# Breaktime fraction and tasks between breaks have reciprocal mean

Is your queue free one tenth of the time? Expect to work ten tasks between breaks.

If I have 1 worker dedicated to a stream of independently distributed tasks each with fixed unit time, and this stream averages $$\mu \in (0,1)$$ new tasks per unit time, then the distribution for freeing the queue after exactly $$x$$ units of work is

$\text{Borel}_\mu(x) = \frac{ e^{- x \mu} (x \mu)^{x-1}}{x!}$

Numerical summation of $$\sum_{x=1}^{\infty} \text{Borel}_\mu(x) = 1$$ for any $$\mu \in ( 0, 1)$$, which demonstrates a valid distribution. Performing a similar numerical summation in this same range to find the mean also converges:

$E(X) = \sum_{x=1}^{\infty} x \text{Borel}_\mu(x) \approx \frac{1}{1-\mu}$

So, quite simply, by this distribution, if my minion spends 1/5 of his time with a free queue, then I should expect him to work 5 tasks (on average) before the queue is again free. Also, by the exponential distribution, having 4/5 of his time busy, I should expect a free queue to last about 5/4 task units.
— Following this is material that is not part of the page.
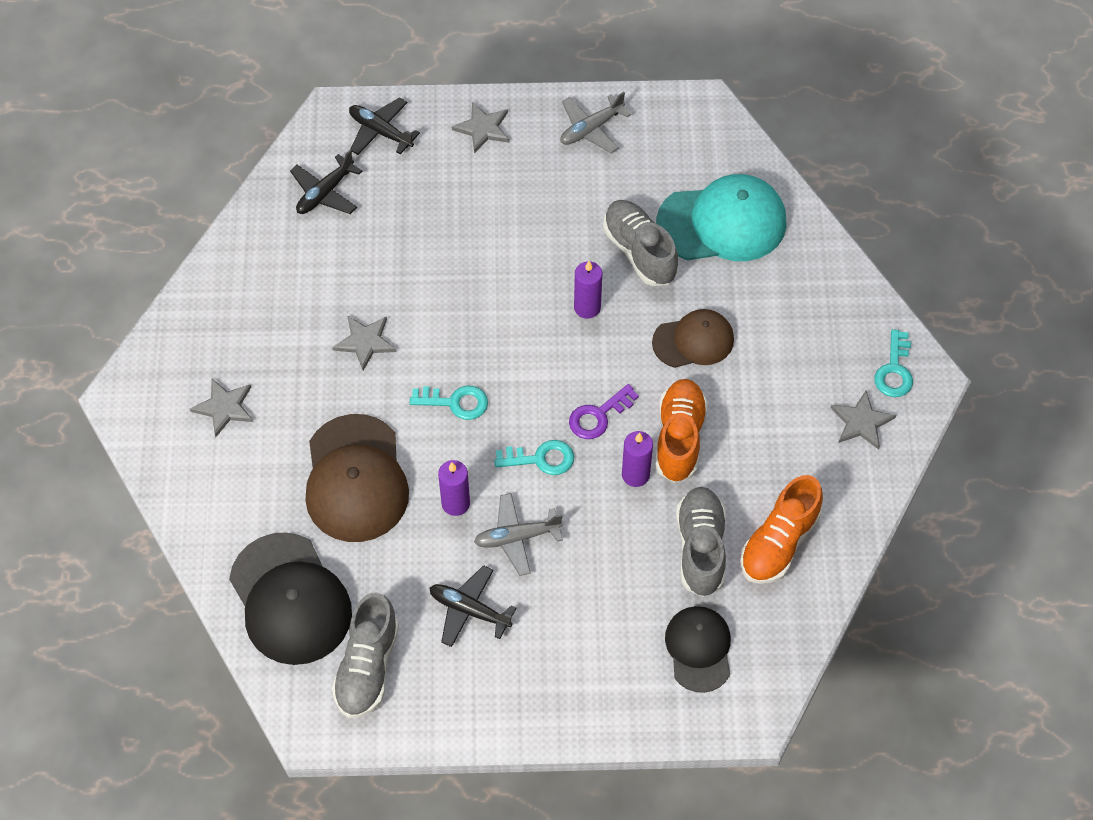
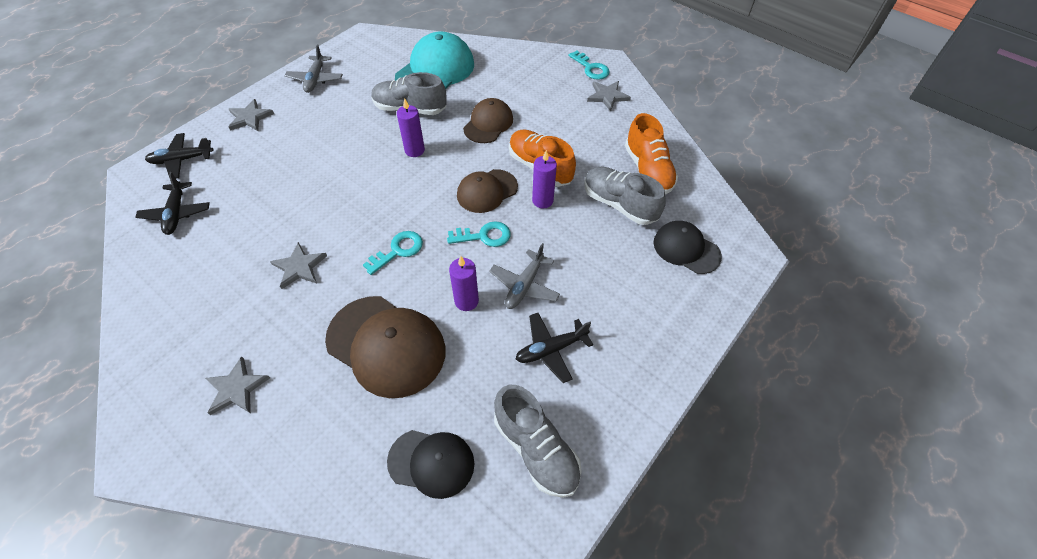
camera: 50 degrees left, 5 degrees down
(290, 599) = (431, 462): black cap -> black cap, size x0.61
(541, 459) = (484, 236): turquoise key -> turquoise key turned 45 degrees clockwise
(598, 416) = (487, 191): purple key -> brown cap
Fixed task lengths may make this result seem trivial, so I could assign an exponential random variable to the time on each task, with unit mean. Keeping the mean arrival rate of $$\frac{1}{\mu}$$ will leave $$\mu \in ( 0, 1)$$ time free on average just like $$\text{Borel}_\mu(x)$$. Specifically, I have the following:

Time to next decrement from queue (non-empty) has a distribution

$~ Exp(X,1) = e^{-x}$

Time to next increment to queue has a distribution

$~ Exp(x, \mu) = \mu e^{- x \mu}$

Because decrement and increment is memory-less, I can quickly explore the function of a working queue. Before I begin, at $$x = 0$$, I have an empty queue (0-job state). There is no chance of decrement, so work start is predicted by $$~ Exp(x,\mu)$$. At that moment the queue will be active on the first job; I'll call this the 1-job state. The 1-job state lasts until the job finishes, or a second job is queued. If a second job is queued, I have the 2-job state, which this will last until either a job finishes (returning to the 1-job state), or else a third job will be queued (3-job state). And so on.

Will this FRIFRO (First random-in, first random-out) look like the continuous variant of the next $$\text{Borel}_\mu(x)$$ distribution? I'm not expecting any surprises but I'm still working on it so in time I'll get around to it.